→ Landmark coordinate records

•••

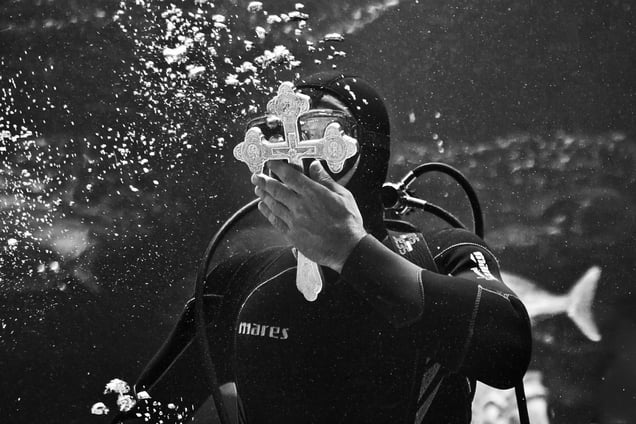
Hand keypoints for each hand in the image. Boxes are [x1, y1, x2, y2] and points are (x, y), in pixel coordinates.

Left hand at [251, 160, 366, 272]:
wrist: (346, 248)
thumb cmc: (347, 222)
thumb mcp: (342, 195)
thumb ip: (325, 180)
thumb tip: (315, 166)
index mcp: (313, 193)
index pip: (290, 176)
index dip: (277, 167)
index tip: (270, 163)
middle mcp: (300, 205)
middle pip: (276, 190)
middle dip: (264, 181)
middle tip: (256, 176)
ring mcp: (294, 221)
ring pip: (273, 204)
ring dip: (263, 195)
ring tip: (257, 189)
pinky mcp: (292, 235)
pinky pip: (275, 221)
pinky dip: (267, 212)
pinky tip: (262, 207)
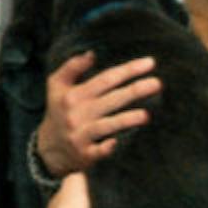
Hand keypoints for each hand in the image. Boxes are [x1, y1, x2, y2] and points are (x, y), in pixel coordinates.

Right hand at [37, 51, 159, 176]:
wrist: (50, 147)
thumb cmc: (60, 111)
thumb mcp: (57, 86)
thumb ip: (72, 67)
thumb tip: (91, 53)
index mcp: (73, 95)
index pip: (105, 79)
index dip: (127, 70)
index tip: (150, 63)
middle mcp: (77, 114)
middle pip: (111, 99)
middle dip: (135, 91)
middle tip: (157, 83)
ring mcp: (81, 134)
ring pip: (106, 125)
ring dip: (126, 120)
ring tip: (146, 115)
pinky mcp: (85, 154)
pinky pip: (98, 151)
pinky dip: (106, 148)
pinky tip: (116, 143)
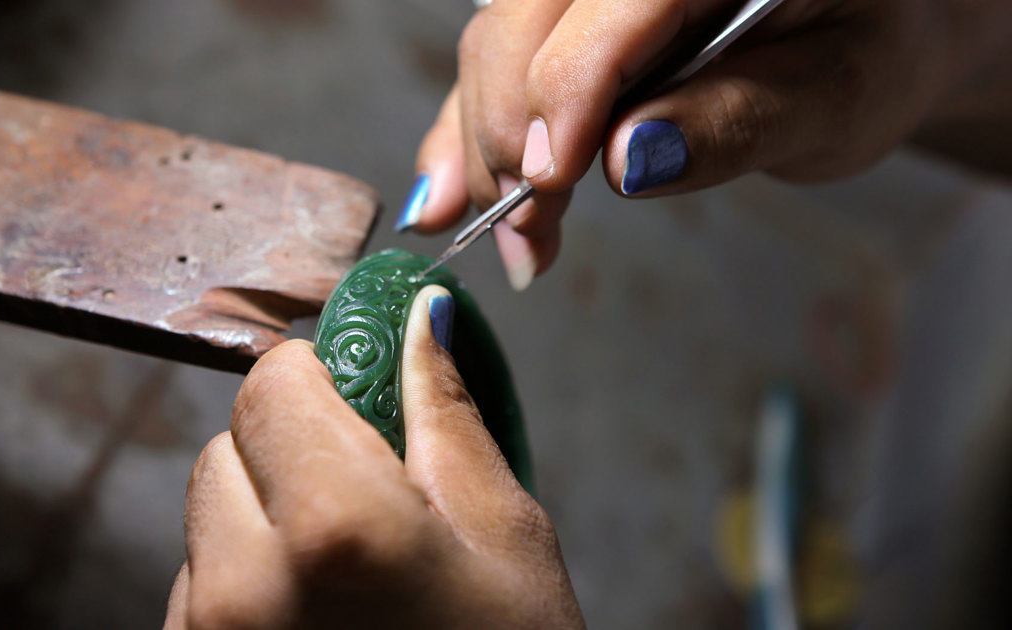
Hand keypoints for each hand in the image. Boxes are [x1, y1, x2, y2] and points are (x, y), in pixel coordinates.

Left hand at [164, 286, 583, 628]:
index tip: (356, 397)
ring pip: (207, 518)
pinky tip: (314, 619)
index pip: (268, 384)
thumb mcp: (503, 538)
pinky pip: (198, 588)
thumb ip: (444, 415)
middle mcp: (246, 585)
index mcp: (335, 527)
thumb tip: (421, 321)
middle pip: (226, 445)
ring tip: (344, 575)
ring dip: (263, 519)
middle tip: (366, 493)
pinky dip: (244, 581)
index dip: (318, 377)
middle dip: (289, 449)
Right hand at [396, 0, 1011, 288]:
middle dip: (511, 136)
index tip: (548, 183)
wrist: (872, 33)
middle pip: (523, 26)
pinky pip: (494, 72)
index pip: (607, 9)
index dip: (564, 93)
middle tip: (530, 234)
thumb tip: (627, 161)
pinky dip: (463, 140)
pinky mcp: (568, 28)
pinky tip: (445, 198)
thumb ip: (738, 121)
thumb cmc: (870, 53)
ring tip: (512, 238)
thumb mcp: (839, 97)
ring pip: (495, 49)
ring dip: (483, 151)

•••

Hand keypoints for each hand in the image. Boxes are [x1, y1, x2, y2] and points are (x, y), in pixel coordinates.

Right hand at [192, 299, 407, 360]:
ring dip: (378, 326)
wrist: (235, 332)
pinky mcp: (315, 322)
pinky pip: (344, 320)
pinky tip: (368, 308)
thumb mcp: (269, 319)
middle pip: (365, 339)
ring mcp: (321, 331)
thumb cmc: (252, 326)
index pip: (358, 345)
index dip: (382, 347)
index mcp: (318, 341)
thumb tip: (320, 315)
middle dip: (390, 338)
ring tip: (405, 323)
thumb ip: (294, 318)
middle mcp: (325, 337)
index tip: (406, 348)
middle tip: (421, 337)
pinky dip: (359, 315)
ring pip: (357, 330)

•••

→ What needs to be done
Looking back over the data above, restate word for word the lines that begin at the line with "thumb tip: (315, 166)" and end at the line with "pinky mcp: (292, 235)", inclusive.

→ Task answer
thumb tip: (315, 166)
index mcp: (313, 193)
index pip: (290, 176)
index dip: (277, 167)
index tip: (270, 163)
middle mcp: (300, 205)
middle pip: (276, 190)
middle dip: (264, 181)
middle tip: (256, 176)
ring mcp: (294, 221)
ring pip: (273, 204)
ring dip: (263, 195)
ring tip: (257, 189)
pinky mcp: (292, 235)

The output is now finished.